The Fairfax County Board of Supervisors is formally opposing Gov. Glenn Youngkin’s proposed model policies that would limit the rights of transgender and other gender-nonconforming students.
In a letter approved at a board meeting today (Tuesday), board chairman Jeff McKay said that the policies would have a negative effect on the county’s economic position and cites the human impact on students. Springfield District Supervisor Pat Herrity voted against the proposal.
“Your model policies – and the discrimination inherent to them – will have a chilling effect on our continued ability to attract the world’s most innovative companies to Fairfax County. To put it bluntly, discrimination is bad for business,” the letter, which is addressed to the Virginia Department of Education, states.
Braddock District Supervisor James Walkinshaw noted that the proposal policy is contradicted by U.S. Supreme Court decisions and other legal precedent.
“Thankfully, many school system in the Commonwealth don’t intend to adopt them,” Walkinshaw said.

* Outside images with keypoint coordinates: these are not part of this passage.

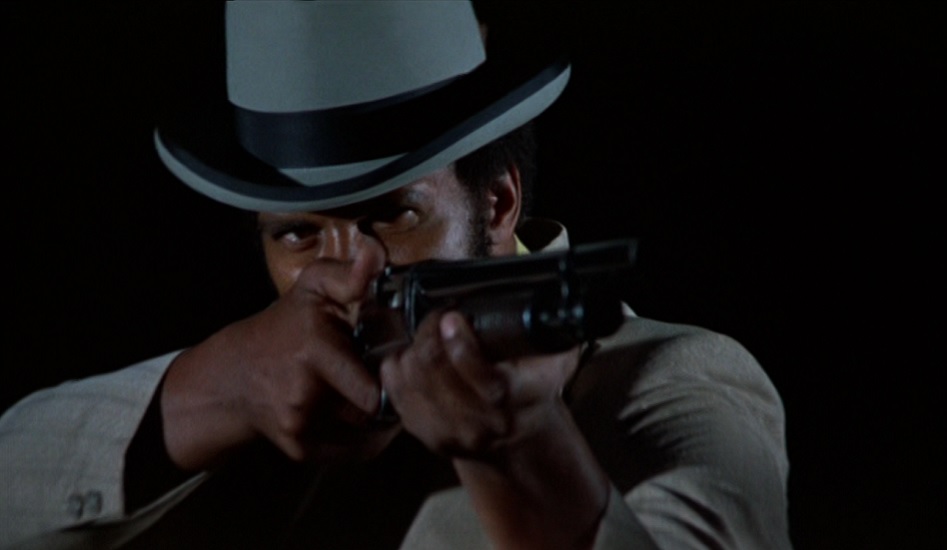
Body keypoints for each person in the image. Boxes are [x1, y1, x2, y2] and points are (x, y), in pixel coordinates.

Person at [0, 2, 790, 549]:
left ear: (499, 201)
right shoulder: (265, 416)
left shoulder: (673, 377)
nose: (351, 274)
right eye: (299, 234)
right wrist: (223, 387)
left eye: (394, 216)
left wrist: (522, 453)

When voting against the proposal, Herrity questioned why the county was weighing in on a proposal related to the school system when other issues — like declining enrollment, learning loss, and the achievement gap — need exploration as well.

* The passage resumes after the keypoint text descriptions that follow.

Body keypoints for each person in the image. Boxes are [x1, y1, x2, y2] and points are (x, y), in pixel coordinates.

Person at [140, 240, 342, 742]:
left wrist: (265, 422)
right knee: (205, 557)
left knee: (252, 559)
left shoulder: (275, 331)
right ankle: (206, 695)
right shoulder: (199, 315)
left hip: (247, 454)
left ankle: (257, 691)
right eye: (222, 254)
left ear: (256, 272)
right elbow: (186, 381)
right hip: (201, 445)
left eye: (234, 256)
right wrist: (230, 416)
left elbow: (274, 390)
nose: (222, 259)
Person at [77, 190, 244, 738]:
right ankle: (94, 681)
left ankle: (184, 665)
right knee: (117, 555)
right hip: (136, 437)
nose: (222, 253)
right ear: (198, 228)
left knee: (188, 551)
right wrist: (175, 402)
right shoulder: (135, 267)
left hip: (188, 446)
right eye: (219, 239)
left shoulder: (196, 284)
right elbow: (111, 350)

“My biggest problem with the letter, I don’t see any staff working on this at all,” Herrity said. He also said parents need to be involved in “critical decisions of this magnitude,” adding that parental permission to give a child an aspirin in schools.
McKay responded by stating that the board’s letter is part of the state’s education department call for public comment on the proposal — a comment period that ends tomorrow.
His letter also says that the policies put the county’s children at risk by denying support and affirmation to transgender students.
“A young LGBTQ person attempts suicide every 45 seconds in the United States. Key drivers of high rates of depression, anxiety, and suicide among transgender youth are the lack of social support and affirming experiences that they often face,” the letter states.
The proposed policies are at odds with the school system’s current policies that affirm students’ rights to accessing restrooms based on their gender identity and being called by their chosen names and pronouns. FCPS moved to update its previous policy — last amended in 2020 — based on state recommendations.
A spokesperson told FFXnow that the school system did not have more information to share about its position on the state’s policies. FCPS Superintendent Michelle Reid sent to families last month, stating that FCPS was reviewing the draft policies.
This is not the first time McKay has publicly questioned the draft policy. Earlier this month, McKay told FFXnow that the school system may have legal grounds to go against the model policies.